On Monday, Atlantic Power announced that it will pass off its Path 15 transmission project to Duke Energy (NYSE:DUK) and American Transmission for $193 million in cash and debt handoffs. The deal is expected to close in Q2 2012 and will help reduce the utility's $2 billion debt load by around 6.5%.
Atlantic CEO Barry Welch noted that while the project enjoyed "relatively stable cash flow," his company will be carving out its new niche in renewable and natural gas generation. In 2012, Path 15 revenue clocked in at $31 million, with net income of $5.1 million.
If Welch calculates that consolidation will save Atlantic more than $5 million a year, then the move makes sense. The company already has a major focus on natural gas, and its wind portfolio recently mushroomed with Atlantic's Ridgeline Energy acquisition. But if the sale is just a quick way to balance books, I'd rather Atlantic kick around in the red to make its return to black more sustainable. Either way, this utility needs all the strategy it can get with a slashed dividend and abysmal Q4 earnings.
H2O is a no-go
NextEra Energy (NYSE:NEE), the nation's largest renewable-energy producer, kicked out its last hydro assets last week. CEO Armando Pimentel cited resource concentration on greater growth as the primary reason for his company's decision. Hydropower plays an important part in most major utilities' generation portfolios, but it accounted for just 2% of NextEra's generation capacity in 2012. With limited prospects for new hydro facilities and tax credits flowing in for wind and solar, NextEra's decision gets my stamp of approval.
Regulation over generation
Ameren (NYSE:AEE) stumbled this quarter as the company reorganizes itself to focus on its regulated division. The utility will exit its generation business in 2013 and take a $1.5 billion to $2 billion non-cash impairment charge to clear its books. While other utilities have poured money into massive modernization projects, Ameren will focus funds on its 2.4 million customers across Missouri and Illinois.

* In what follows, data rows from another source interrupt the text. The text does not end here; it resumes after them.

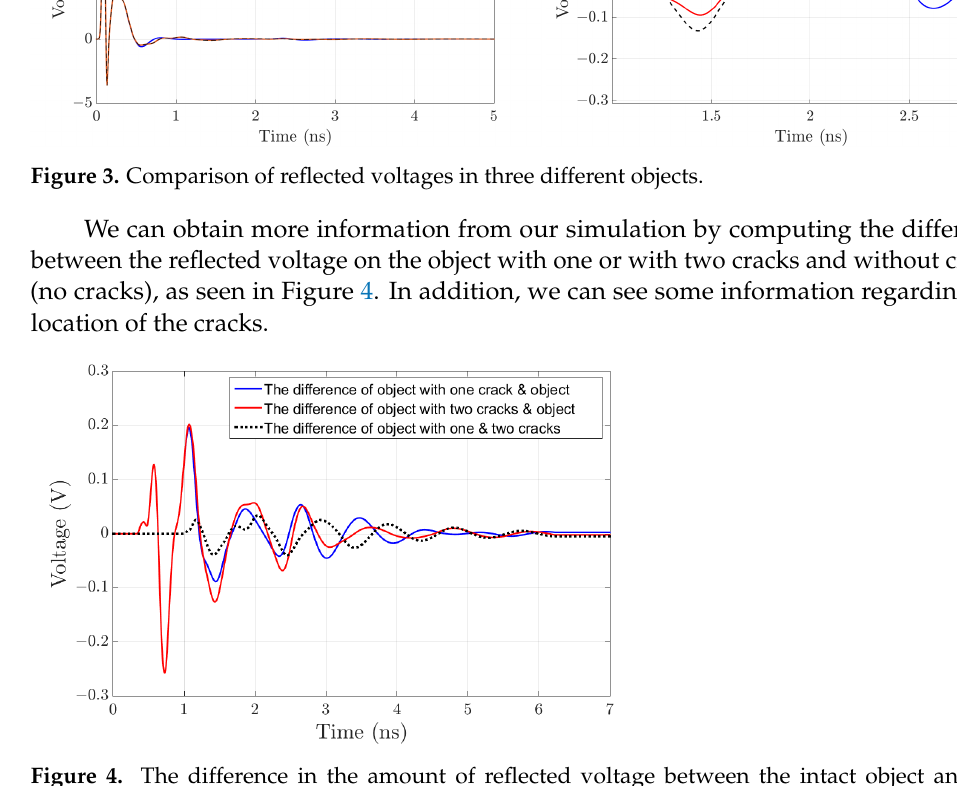
Figure 4. The difference in the amount of reflected voltage between the intact object and the cracked object.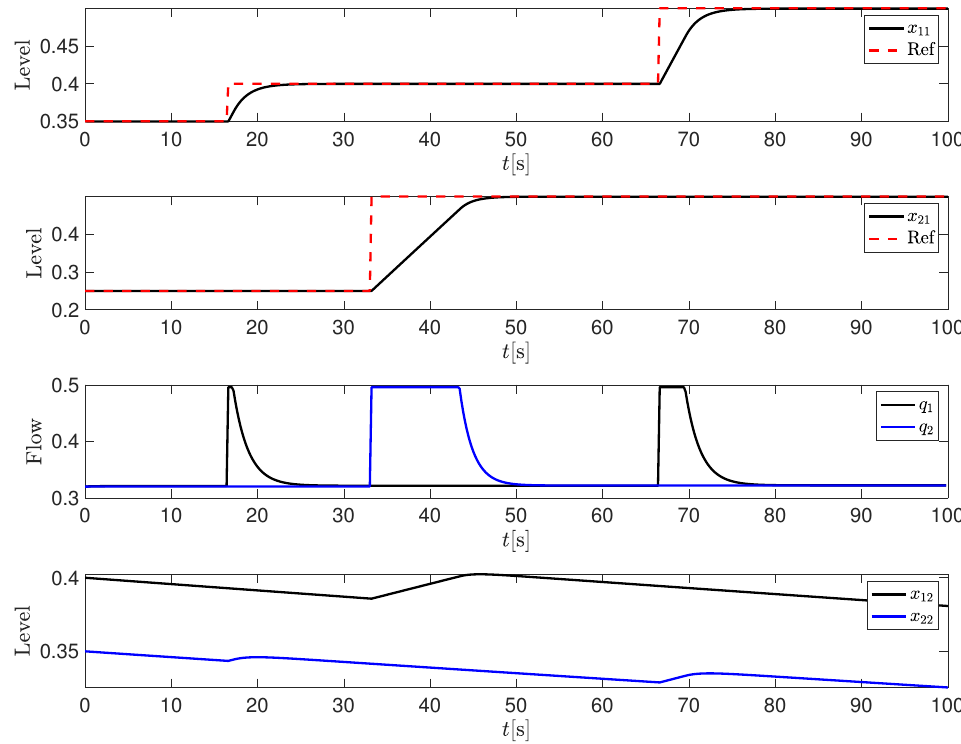
Figure 8. Level control of the four-tank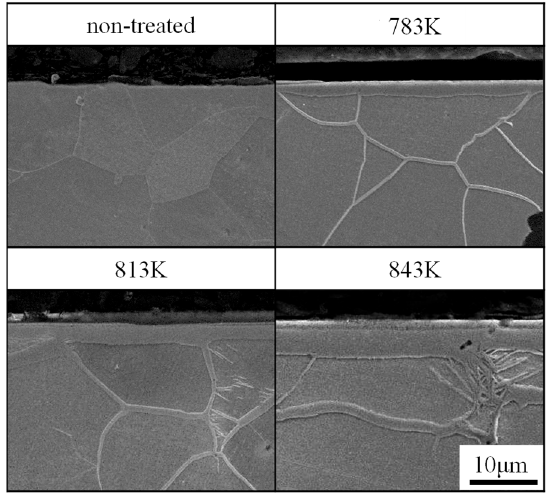
Figure 3. Cross-sectional SE images of ASPN-treated plate samples.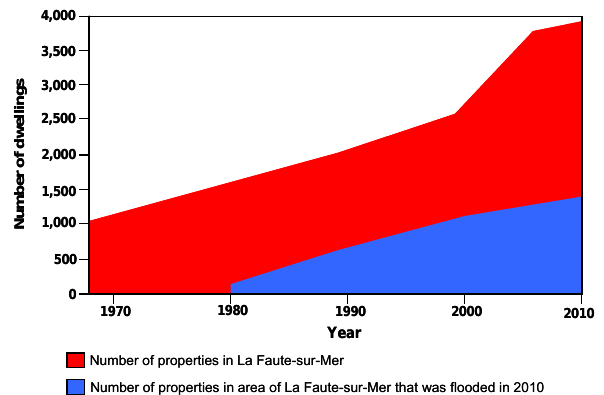
Fig. 4. Aerial view of the damage to a section of coastal flood defences in Vendée. (Source: Maxiscience, 2010).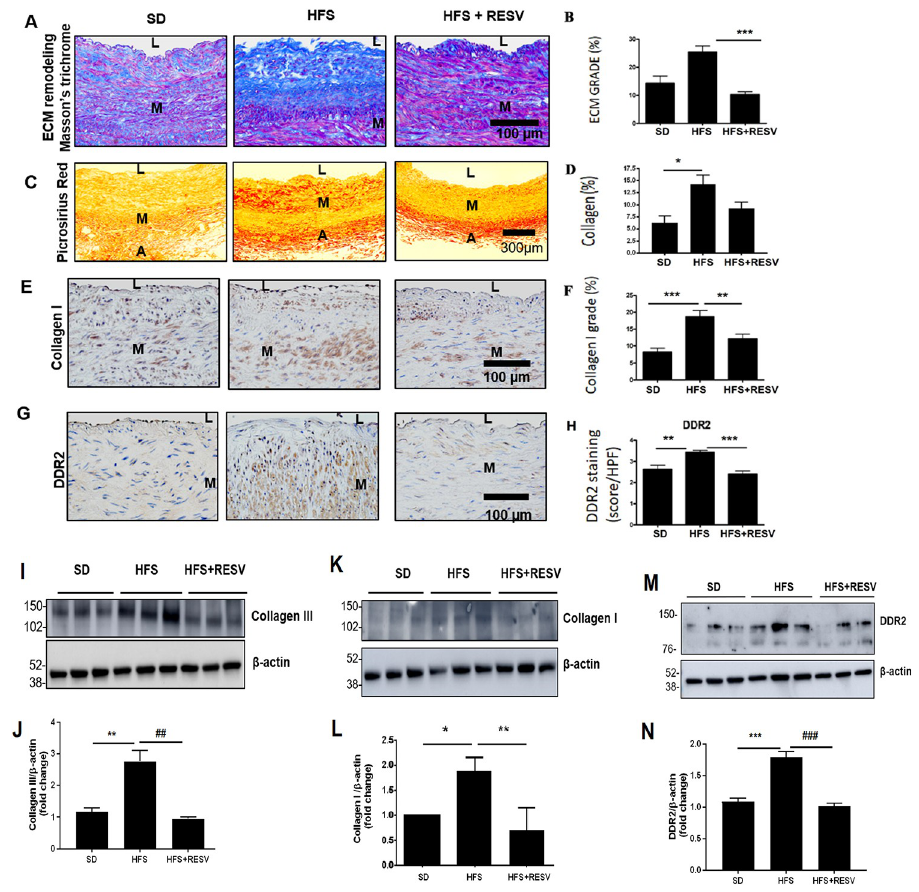
Fig 9. HFS-induced alterations in ECM, collagen, and DDR2 in the abdominal aortic wall. (A) Representative photomicrographs of Masson’s trichrome staining of paraffin sections (5 μ m) demonstrating extracellular matrix (blue) deposition in the abdominal aorta of rhesus monkeys. (B) Percentage increase in ECM remodeling in SD (n = 4), HFS (n = 10), and HFS+RESV (n = 10) presented as Mean ± SEM. 4 consecutive cross sections were analyzed. One-way ANOVA Kruskal-Wallis with Post hoc Dunn’s test, ��� p < 0.001 vs. HFS. (C) Representative photomicrographs of Sirius red staining of paraffin sections (5 μ m) that demonstrate total collagen in the abdominal aorta of rhesus monkeys. (D) Percentage increase in total collagen in SD (n = 4), HFS (n = 10), and HFS+RESV (n = 10) presented as Mean ± SEM. 4 consecutive cross sections were analyzed. One-way ANOVA Kruskal-Wallis with Post hoc Dunn’s test, � p < 0.05. (E) Representative photomicrographs of type I collagen immunostaining of paraffin sections (5 μ m) that demonstrate collagen type I deposition in the abdominal aorta of rhesus monkeys. (F) Percentage increase in collagen type I in SD (n = 4), HFS (n = 10), and HFS+RESV (n = 10) presented as Mean ± SEM. 4 consecutive cross sections were analyzed. One-way ANOVA Kruskal-Wallis with Post hoc Dunn’s test. ��� p < 0.001 vs. SD, �� p < 0.01 vs. HFS. (G) Representative photomicrographs of DDR2 immunostaining (brown) of frozen sections (5 μ m) demonstrating DDR2 expression in the abdominal aorta of rhesus monkeys. (H) Data of the scoring of DDR2 protein signal in SD (n = 4), HFS (n = 10), and HFS+RESV (n = 10) presented as Mean ± SEM. 4–6 consecutive cross sections were analyzed. One-way ANOVA Kruskal-Wallis with Post hoc Dunn’s test �� p < 0.01 vs. SD, ��� p < 0.001 vs. HFS. (I-N) Expression levels of collagen types I and III, and DDR2, in the abdominal aorta from SD, HFS and HFS +RESV-fed rhesus monkeys were analyzed by western blotting. For collagen type III— �� p < 0.01 vs. SD, ## p < 0.01 vs. HFS. For collagen type I— � p < 0.05 vs. SD, �� p < 0.01 vs. HFS. For DDR2— ��� p < 0.001 vs. SD, ### p < 0.001 vs. HFS. (One-way ANOVA p < 0.05). Data are representative of 3 independent experiments with SD, n = 3. Error bars represent SD.SD = Standard Diet, HFS = High Fat Sucrose Diet, HFS+RESV = High Fat Sucrose Diet with resveratrol treatment. L = Vascular Lumen, M = Vascular medium, A = Vascular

In direct contrast to Atlantic, the company is also investing $2.2 billion over the next four years to upgrade its transmission division. These funds will help keep costs low for its regulated division and should provide steadier income than its aging generation fleet could offer.
Nuclear for the win?
NextEra may be the biggest renewable player around, but Exelon (NASDAQ:EXC) offers the most straightforward niche in town: nuclear. There are many compelling arguments for nuclear, not the least among them an opportunity to be contrarian with this relatively cheap fuel.
The company recently received a dividend haircut, clearing up capital for nuclear uprates, maintenance, and renewables expansion.
Its stock has been battered as natural gas prices have nipped nuclear's, and a dividend cut never makes any friends with income investors. But if Exelon can make the most of its recent Constellation Energy merger and keep costs competitive for nuclear, this utility could be on the verge of a 2013 comeback.
Which niche is nicest?
Utilities face the same basic question we investors ask: How can we maximize return while protecting ourselves from risk? Top-line sales can't be counted on to boost earnings, and utilities everywhere are scrambling to find the best answer for themselves.
Atlantic's handing off transmission to Duke, NextEra's kicking out hydro, Ameren's investing in regulation, and Exelon is adding on nuclear. Regulation and energy prices will make or break each of these decisions, and investors will need to watch closely as their stocks stick to their guns on various energy sources and business models.